Look through the entries below, please, and copy every line with the word "Akku".

> _TASK DATA_:

--- START ---

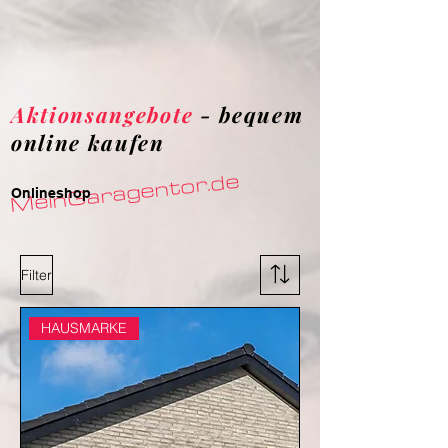
Aktionsangebote
- bequem
online kaufen
MeinGaragentor.de
Onlineshop
Filter
HAUSMARKE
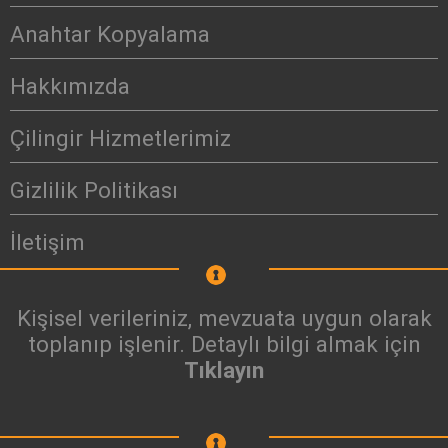
Anahtar Kopyalama
Hakkımızda
Çilingir Hizmetlerimiz
Gizlilik Politikası
İletişim
Kişisel verileriniz, mevzuata uygun olarak
toplanıp işlenir. Detaylı bilgi almak için
Tıklayın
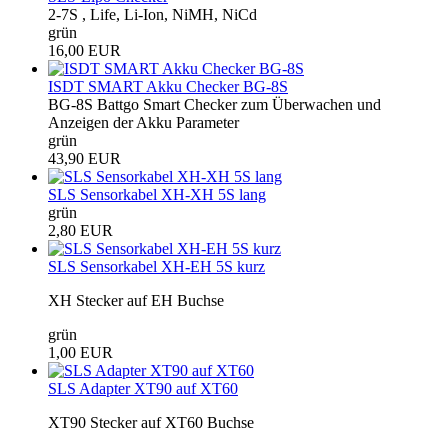
2-7S , Life, Li-Ion, NiMH, NiCd
grün
16,00 EUR
ISDT SMART Akku Checker BG-8S
BG-8S Battgo Smart Checker zum Überwachen und
Anzeigen der Akku Parameter
grün
43,90 EUR
SLS Sensorkabel XH-XH 5S lang
grün
2,80 EUR
SLS Sensorkabel XH-EH 5S kurz
XH Stecker auf EH Buchse
grün
1,00 EUR
SLS Adapter XT90 auf XT60
XT90 Stecker auf XT60 Buchse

--- END ---

> _RESPONSE BOX_:
ISDT SMART Akku Checker BG-8S
Anzeigen der Akku Parameter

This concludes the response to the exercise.